Retype all of the data exactly as given.

[[ Record extracts, beginning ]]

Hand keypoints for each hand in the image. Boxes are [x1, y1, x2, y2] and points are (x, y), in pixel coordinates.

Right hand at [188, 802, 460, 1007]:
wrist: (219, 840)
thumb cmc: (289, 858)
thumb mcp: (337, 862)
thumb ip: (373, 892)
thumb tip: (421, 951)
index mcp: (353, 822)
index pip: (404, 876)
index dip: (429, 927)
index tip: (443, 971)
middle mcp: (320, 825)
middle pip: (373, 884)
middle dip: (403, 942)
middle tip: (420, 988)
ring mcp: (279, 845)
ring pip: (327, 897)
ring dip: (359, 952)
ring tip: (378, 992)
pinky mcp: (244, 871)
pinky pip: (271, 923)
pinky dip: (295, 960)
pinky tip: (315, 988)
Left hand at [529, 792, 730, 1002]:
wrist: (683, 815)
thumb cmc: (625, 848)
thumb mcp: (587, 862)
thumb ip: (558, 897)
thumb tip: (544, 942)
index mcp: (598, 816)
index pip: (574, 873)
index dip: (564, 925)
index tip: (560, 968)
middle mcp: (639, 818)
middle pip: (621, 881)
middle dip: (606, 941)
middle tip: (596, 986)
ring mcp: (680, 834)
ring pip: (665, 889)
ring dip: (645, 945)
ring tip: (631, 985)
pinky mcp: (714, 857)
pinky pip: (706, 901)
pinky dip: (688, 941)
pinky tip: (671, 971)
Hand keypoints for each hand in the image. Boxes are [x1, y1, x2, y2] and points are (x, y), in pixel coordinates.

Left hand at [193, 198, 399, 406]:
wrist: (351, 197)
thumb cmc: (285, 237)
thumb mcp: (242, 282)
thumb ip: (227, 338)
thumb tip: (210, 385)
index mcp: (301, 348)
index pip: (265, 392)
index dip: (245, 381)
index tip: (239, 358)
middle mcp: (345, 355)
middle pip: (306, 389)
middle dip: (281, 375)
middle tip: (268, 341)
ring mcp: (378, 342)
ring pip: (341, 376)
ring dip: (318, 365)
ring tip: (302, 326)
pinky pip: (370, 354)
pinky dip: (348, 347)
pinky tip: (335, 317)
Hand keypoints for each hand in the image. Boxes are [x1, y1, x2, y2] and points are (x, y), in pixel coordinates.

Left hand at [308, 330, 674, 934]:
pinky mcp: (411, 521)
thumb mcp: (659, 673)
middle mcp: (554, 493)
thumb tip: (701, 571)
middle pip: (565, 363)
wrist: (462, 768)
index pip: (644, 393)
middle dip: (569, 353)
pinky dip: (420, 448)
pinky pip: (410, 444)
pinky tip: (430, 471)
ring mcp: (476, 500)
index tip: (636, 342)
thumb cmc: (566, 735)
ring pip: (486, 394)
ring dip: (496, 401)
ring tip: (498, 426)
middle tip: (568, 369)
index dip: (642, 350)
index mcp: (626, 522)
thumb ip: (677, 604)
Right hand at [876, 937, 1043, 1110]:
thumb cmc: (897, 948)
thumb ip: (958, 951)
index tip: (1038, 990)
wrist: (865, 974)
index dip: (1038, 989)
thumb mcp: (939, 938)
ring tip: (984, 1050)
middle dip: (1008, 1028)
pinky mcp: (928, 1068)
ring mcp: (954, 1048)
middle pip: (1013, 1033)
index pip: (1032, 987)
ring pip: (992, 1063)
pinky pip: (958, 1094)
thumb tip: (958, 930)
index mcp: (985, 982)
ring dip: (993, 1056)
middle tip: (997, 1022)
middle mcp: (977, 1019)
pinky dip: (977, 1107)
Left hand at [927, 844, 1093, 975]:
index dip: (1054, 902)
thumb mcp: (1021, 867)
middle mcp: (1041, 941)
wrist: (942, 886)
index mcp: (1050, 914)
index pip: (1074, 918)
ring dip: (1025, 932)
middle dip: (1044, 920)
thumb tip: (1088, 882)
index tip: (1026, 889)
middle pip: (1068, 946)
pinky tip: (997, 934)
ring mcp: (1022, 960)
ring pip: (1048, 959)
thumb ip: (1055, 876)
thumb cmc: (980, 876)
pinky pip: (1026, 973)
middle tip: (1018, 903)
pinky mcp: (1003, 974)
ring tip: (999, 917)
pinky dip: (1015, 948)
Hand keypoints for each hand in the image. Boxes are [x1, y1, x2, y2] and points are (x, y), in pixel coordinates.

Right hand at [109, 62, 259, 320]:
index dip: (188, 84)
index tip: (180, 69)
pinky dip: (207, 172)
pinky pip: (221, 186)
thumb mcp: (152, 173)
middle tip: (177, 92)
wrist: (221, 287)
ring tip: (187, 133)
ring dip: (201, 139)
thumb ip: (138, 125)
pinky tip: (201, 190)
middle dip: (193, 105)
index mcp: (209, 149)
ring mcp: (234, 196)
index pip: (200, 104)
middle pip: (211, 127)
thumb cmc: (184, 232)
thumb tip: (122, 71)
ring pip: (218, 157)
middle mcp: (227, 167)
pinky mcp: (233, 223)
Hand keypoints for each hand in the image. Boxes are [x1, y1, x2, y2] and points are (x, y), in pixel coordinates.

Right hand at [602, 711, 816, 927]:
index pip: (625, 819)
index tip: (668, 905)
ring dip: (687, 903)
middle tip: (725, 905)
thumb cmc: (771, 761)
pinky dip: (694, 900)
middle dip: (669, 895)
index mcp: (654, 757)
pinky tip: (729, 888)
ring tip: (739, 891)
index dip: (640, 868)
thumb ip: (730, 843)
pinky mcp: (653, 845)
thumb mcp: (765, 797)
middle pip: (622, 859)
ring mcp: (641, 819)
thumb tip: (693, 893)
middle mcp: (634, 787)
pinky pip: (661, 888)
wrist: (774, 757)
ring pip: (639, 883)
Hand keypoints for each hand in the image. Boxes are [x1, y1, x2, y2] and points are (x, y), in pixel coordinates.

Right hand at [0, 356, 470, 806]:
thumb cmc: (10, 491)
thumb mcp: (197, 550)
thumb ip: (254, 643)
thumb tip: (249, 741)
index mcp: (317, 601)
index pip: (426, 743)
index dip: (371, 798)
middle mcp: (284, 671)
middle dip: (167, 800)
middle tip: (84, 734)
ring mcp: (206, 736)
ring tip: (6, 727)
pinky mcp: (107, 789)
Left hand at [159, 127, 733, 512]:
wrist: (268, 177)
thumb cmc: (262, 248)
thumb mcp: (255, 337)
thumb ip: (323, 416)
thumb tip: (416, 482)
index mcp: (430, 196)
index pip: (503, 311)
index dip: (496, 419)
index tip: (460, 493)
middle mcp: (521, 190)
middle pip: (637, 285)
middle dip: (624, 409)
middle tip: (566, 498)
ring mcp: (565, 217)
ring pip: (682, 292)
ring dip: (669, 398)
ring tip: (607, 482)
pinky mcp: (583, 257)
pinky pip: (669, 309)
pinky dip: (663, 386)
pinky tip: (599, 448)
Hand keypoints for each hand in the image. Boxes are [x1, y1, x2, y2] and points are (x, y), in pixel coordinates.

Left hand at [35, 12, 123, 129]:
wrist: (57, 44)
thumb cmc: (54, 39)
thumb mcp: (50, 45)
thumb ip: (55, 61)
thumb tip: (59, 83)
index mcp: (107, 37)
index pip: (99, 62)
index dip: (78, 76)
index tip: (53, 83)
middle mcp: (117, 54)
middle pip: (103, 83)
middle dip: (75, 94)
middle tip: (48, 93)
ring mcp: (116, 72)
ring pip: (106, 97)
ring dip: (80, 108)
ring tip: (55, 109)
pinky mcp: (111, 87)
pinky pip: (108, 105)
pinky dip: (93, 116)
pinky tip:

[[ Record extracts, end ]]

# Answer area
Hand keypoints for each hand in the image. Boxes are [x1, y1, x2, y2] and points are (x, y), in pixel coordinates.

Right hand at [188, 802, 460, 1007]:
wrist: (219, 840)
thumb cmc: (289, 858)
thumb mcp: (337, 862)
thumb ip: (373, 892)
thumb tip: (421, 951)
index mcp: (353, 822)
index pip: (404, 876)
index dip: (429, 927)
index tip: (443, 971)
middle mcp: (320, 825)
middle pip: (373, 884)
middle dip: (403, 942)
middle tip: (420, 988)
ring mcp: (279, 845)
ring pip: (327, 897)
ring dip: (359, 952)
ring tip: (378, 992)
pinky mcp: (244, 871)
pinky pip: (271, 923)
pinky dip: (295, 960)
pinky tip: (315, 988)
Left hand at [529, 792, 730, 1002]:
wrist: (683, 815)
thumb cmc: (625, 848)
thumb mcp: (587, 862)
thumb ip: (558, 897)
thumb tip: (544, 942)
index mcp: (598, 816)
index pip: (574, 873)
index dip: (564, 925)
index tip: (560, 968)
middle mcp: (639, 818)
middle pip: (621, 881)
middle dip: (606, 941)
middle tip: (596, 986)
ring mcp: (680, 834)
ring pip: (665, 889)
ring dip: (645, 945)
ring tip: (631, 985)
pinky mcp: (714, 857)
pinky pip: (706, 901)
pinky dip: (688, 941)
pinky tip: (671, 971)
Hand keypoints for each hand in the image. Boxes are [x1, y1, x2, y2] and points are (x, y), in pixel coordinates.

Left hand at [193, 198, 399, 406]:
wrist: (351, 197)
thumb cmc: (285, 237)
thumb mcp: (242, 282)
thumb ip: (227, 338)
thumb tip: (210, 385)
index mcp: (301, 348)
index pip: (265, 392)
index dip: (245, 381)
index tip: (239, 358)
middle mcp: (345, 355)
middle pip: (306, 389)
middle dip: (281, 375)
middle tip: (268, 341)
ring mcp: (378, 342)
ring pip: (341, 376)
ring dip: (318, 365)
ring tip: (302, 326)
pinky pip: (370, 354)
pinky dip: (348, 347)
pinky tip: (335, 317)
Hand keypoints for each hand in the image. Boxes are [x1, y1, x2, y2] and points are (x, y), in pixel coordinates.

Left hand at [308, 330, 674, 934]:
pinky mcp: (411, 521)
thumb mcp: (659, 673)
middle mcp: (554, 493)
thumb tip: (701, 571)
middle pip: (565, 363)
wrist: (462, 768)
index pip: (644, 393)
middle dip: (569, 353)
pinky dip: (420, 448)
pinky pip: (410, 444)
pinky tip: (430, 471)
ring mcp: (476, 500)
index tip: (636, 342)
thumb cmc: (566, 735)
ring pip: (486, 394)
ring dip: (496, 401)
ring tip: (498, 426)
middle tip: (568, 369)
index dip: (642, 350)
index mcp: (626, 522)
thumb ip: (677, 604)
Right hand at [876, 937, 1043, 1110]:
thumb cmc: (897, 948)
thumb ip: (958, 951)
index tip: (1038, 990)
wrist: (865, 974)
index dip: (1038, 989)
thumb mcp: (939, 938)
ring tip: (984, 1050)
middle dip: (1008, 1028)
pinky mcp: (928, 1068)
ring mcp: (954, 1048)
middle pip: (1013, 1033)
index pip: (1032, 987)
ring pip: (992, 1063)
pinky pip: (958, 1094)
thumb tip: (958, 930)
index mcp: (985, 982)
ring dip: (993, 1056)
middle tip: (997, 1022)
middle mcp: (977, 1019)
pinky dip: (977, 1107)
Left hand at [927, 844, 1093, 975]:
index dip: (1054, 902)
thumb mcp: (1021, 867)
middle mcp: (1041, 941)
wrist: (942, 886)
index mcp: (1050, 914)
index pip: (1074, 918)
ring dip: (1025, 932)
middle dip: (1044, 920)
thumb tip: (1088, 882)
index tip: (1026, 889)
middle pip: (1068, 946)
pinky tip: (997, 934)
ring mcp: (1022, 960)
ring pip: (1048, 959)
thumb ip: (1055, 876)
thumb cmc: (980, 876)
pinky pip: (1026, 973)
middle tip: (1018, 903)
pinky mcp: (1003, 974)
ring tip: (999, 917)
pinky dip: (1015, 948)
Hand keypoints for each hand in the image. Boxes are [x1, y1, x2, y2] and points are (x, y), in pixel coordinates.

Right hand at [109, 62, 259, 320]:
index dip: (188, 84)
index tip: (180, 69)
pinky dip: (207, 172)
pinky pip: (221, 186)
thumb mcp: (152, 173)
middle tip: (177, 92)
wrist: (221, 287)
ring tip: (187, 133)
ring dip: (201, 139)
thumb ip: (138, 125)
pinky tip: (201, 190)
middle dip: (193, 105)
index mcp: (209, 149)
ring mcp: (234, 196)
index pip: (200, 104)
middle pip: (211, 127)
thumb cmc: (184, 232)
thumb tip: (122, 71)
ring pip: (218, 157)
middle mcp: (227, 167)
pinky mcp: (233, 223)
Hand keypoints for each hand in the image. Boxes are [x1, y1, x2, y2] and points are (x, y), in pixel coordinates.

Right hand at [602, 711, 816, 927]:
index pip: (625, 819)
index tip: (668, 905)
ring dip: (687, 903)
middle tip: (725, 905)
thumb cmc: (771, 761)
pinky dip: (694, 900)
middle dip: (669, 895)
index mcp: (654, 757)
pinky tip: (729, 888)
ring tip: (739, 891)
index dip: (640, 868)
thumb ip: (730, 843)
pinky mcp: (653, 845)
thumb mcp: (765, 797)
middle pip: (622, 859)
ring mcp: (641, 819)
thumb tip: (693, 893)
middle mcp: (634, 787)
pinky pip: (661, 888)
wrist: (774, 757)
ring pip: (639, 883)
Hand keypoints for each hand in the image. Boxes are [x1, y1, x2, y2] and points are (x, y), in pixel coordinates.

Right hand at [0, 356, 470, 806]:
thumb cmc: (10, 491)
thumb mcp: (197, 550)
thumb ip: (254, 643)
thumb tip: (249, 741)
index mcp: (317, 601)
index pip: (426, 743)
index dip: (371, 798)
middle mcp: (284, 671)
middle dip: (167, 800)
middle tip: (84, 734)
ring mcp: (206, 736)
ring tip: (6, 727)
pinky mcp: (107, 789)
Left hand at [159, 127, 733, 512]:
wrist: (268, 177)
thumb cmc: (262, 248)
thumb mcp: (255, 337)
thumb ip: (323, 416)
thumb tip: (416, 482)
index mcp: (430, 196)
index pip: (503, 311)
index dip: (496, 419)
index tip: (460, 493)
middle mcp: (521, 190)
middle pip: (637, 285)
middle dip: (624, 409)
middle tip: (566, 498)
ring mcp: (565, 217)
ring pip: (682, 292)
ring dip: (669, 398)
ring tip: (607, 482)
pinky mcp: (583, 257)
pinky pip: (669, 309)
pinky dip: (663, 386)
pinky tip: (599, 448)
Hand keypoints for each hand in the image. Boxes are [x1, y1, x2, y2] and points are (x, y), in pixel coordinates.

Left hand at [35, 12, 123, 129]:
wrist: (57, 44)
thumb cmc: (54, 39)
thumb mcp: (50, 45)
thumb ip: (55, 61)
thumb tip: (59, 83)
index mcp: (107, 37)
index pip: (99, 62)
index dip: (78, 76)
index tip: (53, 83)
middle mcp: (117, 54)
middle pip: (103, 83)
middle dip: (75, 94)
middle tip: (48, 93)
ring mcp: (116, 72)
ring pip: (106, 97)
ring dip: (80, 108)
ring tip: (55, 109)
pinky mcp: (111, 87)
pinky pip: (108, 105)
pinky dip: (93, 116)
pinky tip:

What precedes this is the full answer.